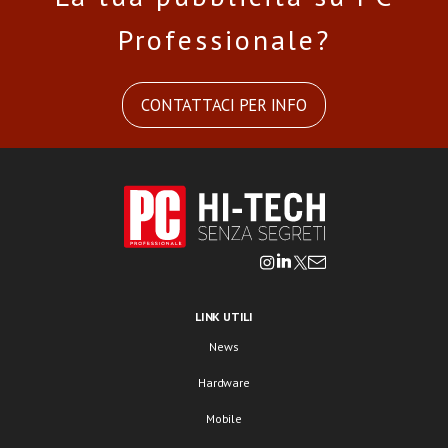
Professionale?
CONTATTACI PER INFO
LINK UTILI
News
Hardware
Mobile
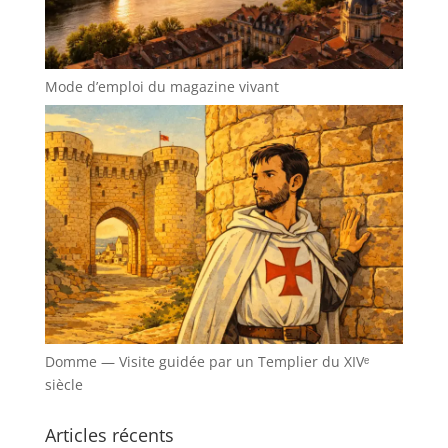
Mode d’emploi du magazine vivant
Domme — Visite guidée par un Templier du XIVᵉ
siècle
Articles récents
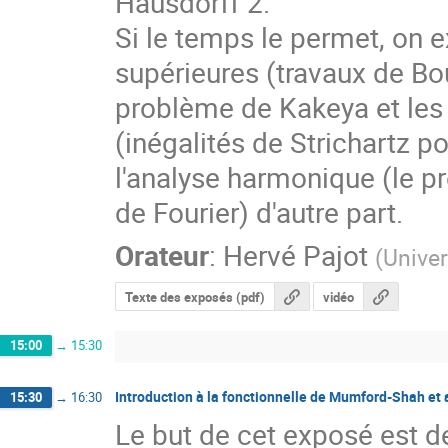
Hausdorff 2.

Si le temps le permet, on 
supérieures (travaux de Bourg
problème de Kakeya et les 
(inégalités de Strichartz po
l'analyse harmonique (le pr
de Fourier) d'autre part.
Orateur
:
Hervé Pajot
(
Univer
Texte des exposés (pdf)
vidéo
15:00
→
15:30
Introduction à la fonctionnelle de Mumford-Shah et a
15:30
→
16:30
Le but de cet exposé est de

...

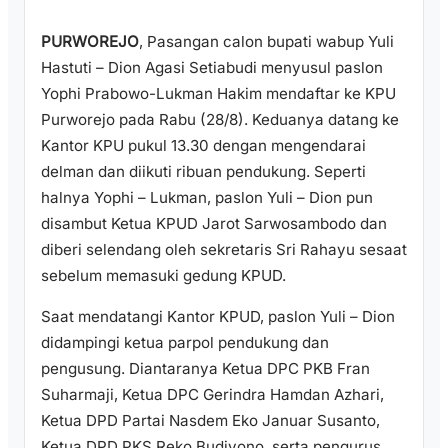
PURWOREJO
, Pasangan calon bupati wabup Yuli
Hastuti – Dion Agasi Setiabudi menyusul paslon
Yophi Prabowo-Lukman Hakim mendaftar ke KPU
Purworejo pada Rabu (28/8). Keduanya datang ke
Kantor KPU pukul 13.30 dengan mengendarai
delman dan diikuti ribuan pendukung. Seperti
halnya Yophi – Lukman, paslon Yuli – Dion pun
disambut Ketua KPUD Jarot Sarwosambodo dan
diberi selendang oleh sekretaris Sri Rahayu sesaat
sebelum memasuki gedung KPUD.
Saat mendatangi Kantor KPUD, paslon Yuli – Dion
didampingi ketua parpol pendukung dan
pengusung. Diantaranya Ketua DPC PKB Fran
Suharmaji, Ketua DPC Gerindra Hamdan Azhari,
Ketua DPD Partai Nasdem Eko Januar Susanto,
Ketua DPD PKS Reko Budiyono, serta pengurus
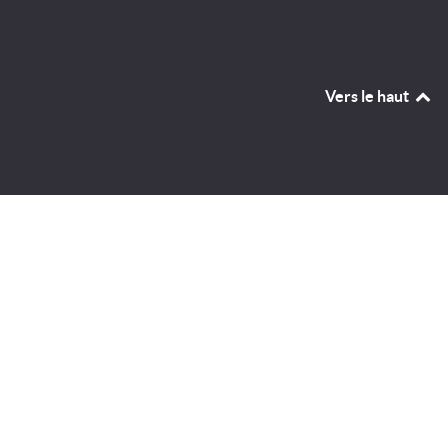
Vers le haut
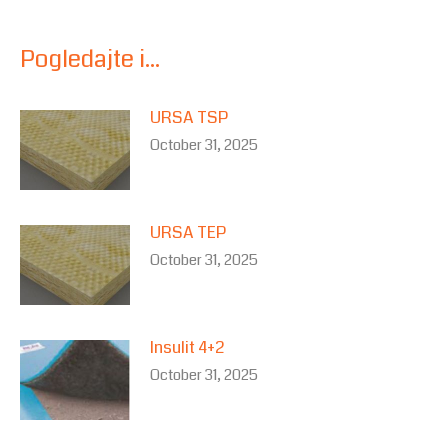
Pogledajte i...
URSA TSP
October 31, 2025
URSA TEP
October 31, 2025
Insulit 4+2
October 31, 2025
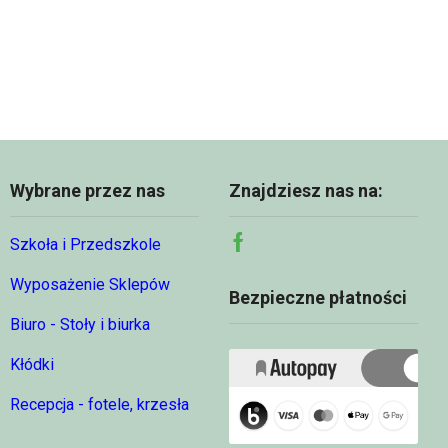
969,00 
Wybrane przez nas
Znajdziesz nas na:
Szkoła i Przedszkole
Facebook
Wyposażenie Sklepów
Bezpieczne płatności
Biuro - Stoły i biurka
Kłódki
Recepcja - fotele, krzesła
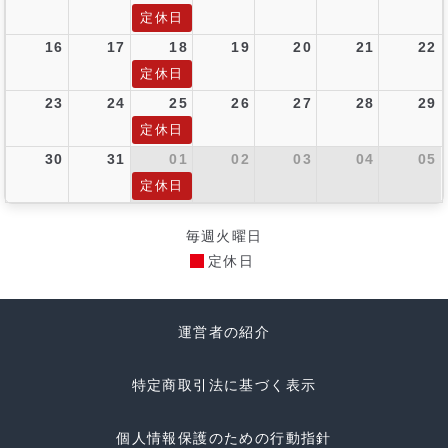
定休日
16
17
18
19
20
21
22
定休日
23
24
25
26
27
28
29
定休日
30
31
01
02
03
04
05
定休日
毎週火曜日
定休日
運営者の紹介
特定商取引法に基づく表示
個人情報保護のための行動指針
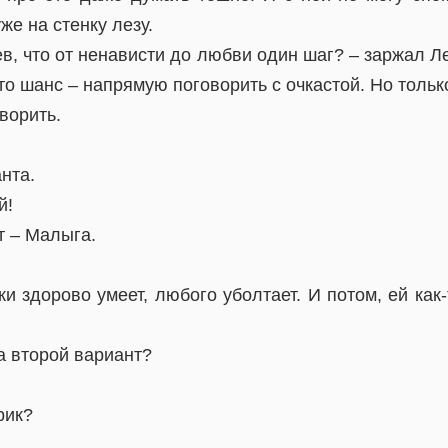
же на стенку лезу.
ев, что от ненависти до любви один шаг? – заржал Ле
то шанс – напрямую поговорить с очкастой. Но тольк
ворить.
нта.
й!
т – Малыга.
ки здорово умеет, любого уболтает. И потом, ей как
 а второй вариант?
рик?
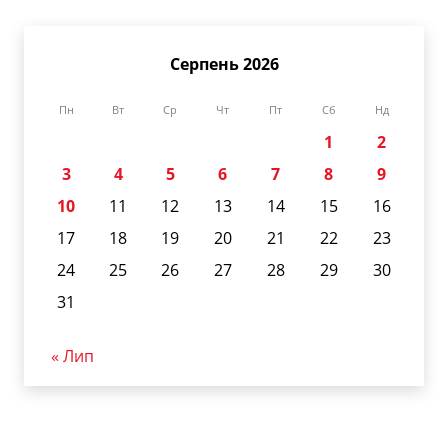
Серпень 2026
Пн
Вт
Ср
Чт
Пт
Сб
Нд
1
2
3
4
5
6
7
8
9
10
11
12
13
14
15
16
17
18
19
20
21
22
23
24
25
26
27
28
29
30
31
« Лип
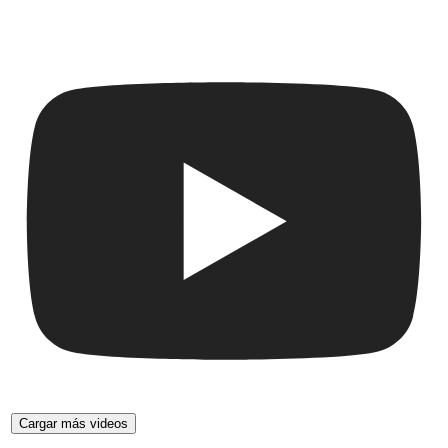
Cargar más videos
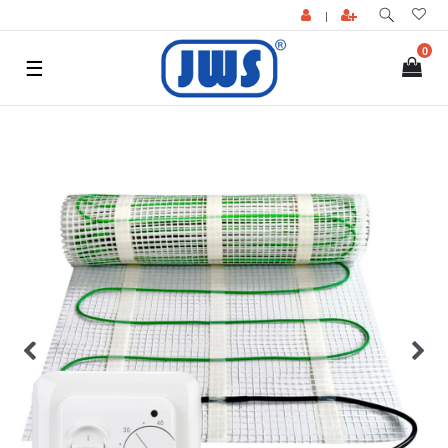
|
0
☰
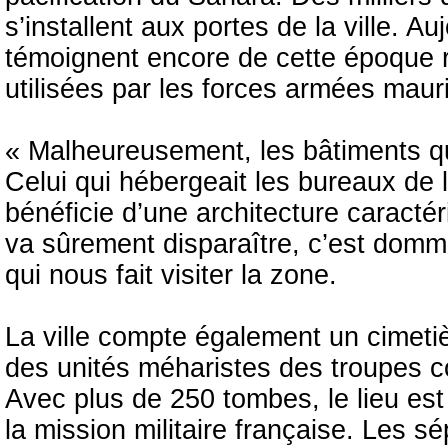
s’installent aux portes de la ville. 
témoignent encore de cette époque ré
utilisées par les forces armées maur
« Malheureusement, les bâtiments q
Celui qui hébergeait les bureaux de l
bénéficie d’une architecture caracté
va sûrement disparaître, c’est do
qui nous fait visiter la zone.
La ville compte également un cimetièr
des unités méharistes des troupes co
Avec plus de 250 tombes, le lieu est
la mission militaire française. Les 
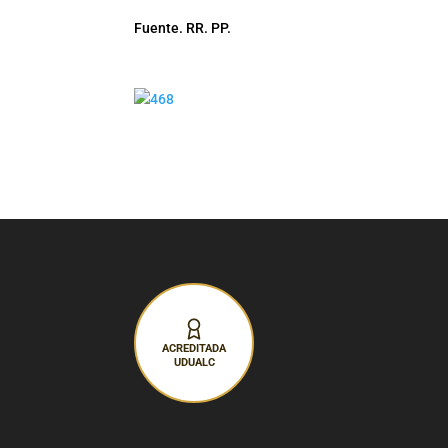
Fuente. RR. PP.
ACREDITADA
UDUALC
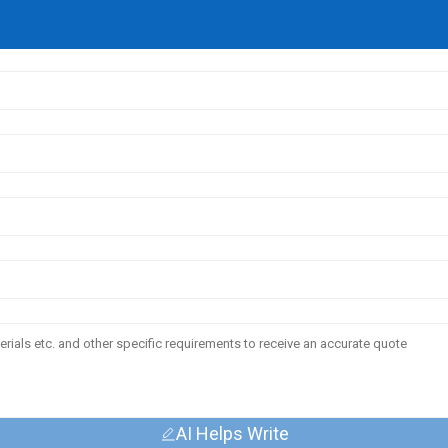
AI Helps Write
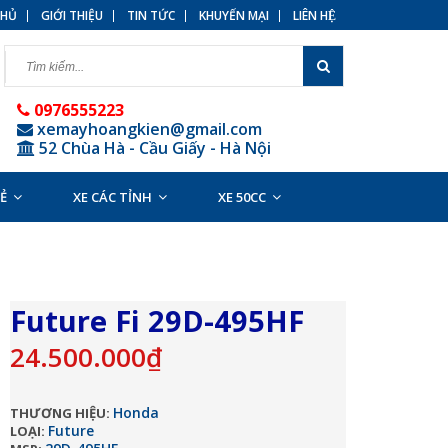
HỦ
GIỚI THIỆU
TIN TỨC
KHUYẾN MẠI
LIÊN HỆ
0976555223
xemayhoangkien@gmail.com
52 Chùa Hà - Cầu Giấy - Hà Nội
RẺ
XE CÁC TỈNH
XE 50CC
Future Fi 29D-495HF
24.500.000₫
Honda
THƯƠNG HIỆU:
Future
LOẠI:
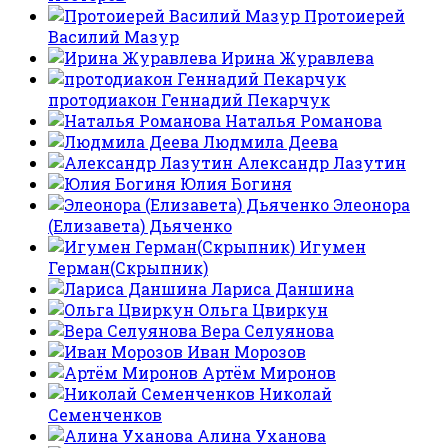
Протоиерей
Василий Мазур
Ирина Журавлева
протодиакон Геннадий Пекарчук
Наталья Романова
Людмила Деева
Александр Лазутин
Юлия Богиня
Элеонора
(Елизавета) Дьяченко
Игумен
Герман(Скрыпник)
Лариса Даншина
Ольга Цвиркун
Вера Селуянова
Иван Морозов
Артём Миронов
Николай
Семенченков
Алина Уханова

--- Exercise aim ---
Print exactly the lines above that run from the one with "Wybrane przez nas" to the one with "s’installent aux portes de la ville.", both included. No pictures.

--- Response for this exercise ---
Wybrane przez nas
Znajdziesz nas na:
Szkoła i Przedszkole
Facebook
Wyposażenie Sklepów
Bezpieczne płatności
Biuro - Stoły i biurka
Kłódki
Recepcja - fotele, krzesła
定休日
16
17
18
19
20
21
22
定休日
23
24
25
26
27
28
29
定休日
30
31
01
02
03
04
05
定休日
毎週火曜日
定休日
運営者の紹介
特定商取引法に基づく表示
個人情報保護のための行動指針
же на стенку лезу.
ев, что от ненависти до любви один шаг? – заржал Ле
то шанс – напрямую поговорить с очкастой. Но тольк
ворить.
нта.
й!
т – Малыга.
ки здорово умеет, любого уболтает. И потом, ей как
 а второй вариант?
рик?
Серпень 2026
Пн
Вт
Ср
Чт
Пт
Сб
Нд
1
2
3
4
5
6
7
8
9
10
11
12
13
14
15
16
17
18
19
20
21
22
23
24
25
26
27
28
29
30
31
« Лип
Cargar más videos
|
0
☰
s’installent aux portes de la ville. 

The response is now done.